- Text shown:

Vaughan commended on minimum rent

I would like to commend Howard County Housing Commission Executive Director Leonard Vaughan for having the courage to publicly support setting a minimum rent for public housing tenants ("HUD proposal to set minimum rent denounced," Feb. 26). His honesty stands in stark contrast to the dire proclamations of "public housing advocates" like Lauren Young of the Maryland Disability Law Center and Amey Epstein, director of the Harford County Housing Agency, who consider setting a minimum rent of $50 per month to be "a horrible plan" and "a significant burden." Significant? At $50 per month, tenants would pay less per year than most people pay in a single month for an efficiency apartment. The new proposal specifically exempts those individuals who cannot work due to disabilities while setting a minimum rent level so low that able-bodied tenants should have little difficulty earning the necessary funds. There is also an appeals process available to families who feel that they cannot meet the minimum requirement. This proposal will encourage work and a sense of self-sufficiency and should be applauded, not condemned, by those who claim to be concerned for low-income and poor families.

Todd Eberly


A clarification of group's position

In a letter ("Columbia elections are next month," March 2), Pearl Atkinson-Stewart stated, "In the past, there has been an issue with individual candidates pledging their support to an organization in exchange for promises of financial and campaign assistance."

- Activity: Copy the text above in full, word for word.

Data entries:
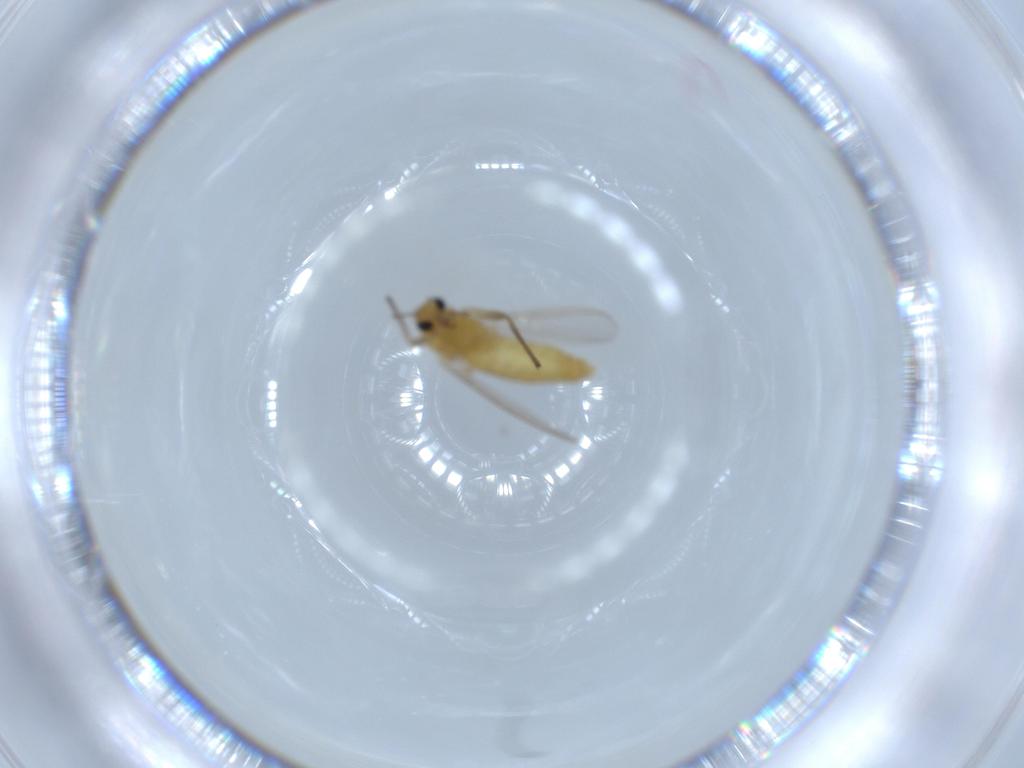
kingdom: Animalia
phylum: Arthropoda
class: Insecta
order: Diptera
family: Chironomidae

- Response:
Vaughan commended on minimum rent

I would like to commend Howard County Housing Commission Executive Director Leonard Vaughan for having the courage to publicly support setting a minimum rent for public housing tenants ("HUD proposal to set minimum rent denounced," Feb. 26). His honesty stands in stark contrast to the dire proclamations of "public housing advocates" like Lauren Young of the Maryland Disability Law Center and Amey Epstein, director of the Harford County Housing Agency, who consider setting a minimum rent of $50 per month to be "a horrible plan" and "a significant burden." Significant? At $50 per month, tenants would pay less per year than most people pay in a single month for an efficiency apartment. The new proposal specifically exempts those individuals who cannot work due to disabilities while setting a minimum rent level so low that able-bodied tenants should have little difficulty earning the necessary funds. There is also an appeals process available to families who feel that they cannot meet the minimum requirement. This proposal will encourage work and a sense of self-sufficiency and should be applauded, not condemned, by those who claim to be concerned for low-income and poor families.

Todd Eberly


A clarification of group's position

In a letter ("Columbia elections are next month," March 2), Pearl Atkinson-Stewart stated, "In the past, there has been an issue with individual candidates pledging their support to an organization in exchange for promises of financial and campaign assistance."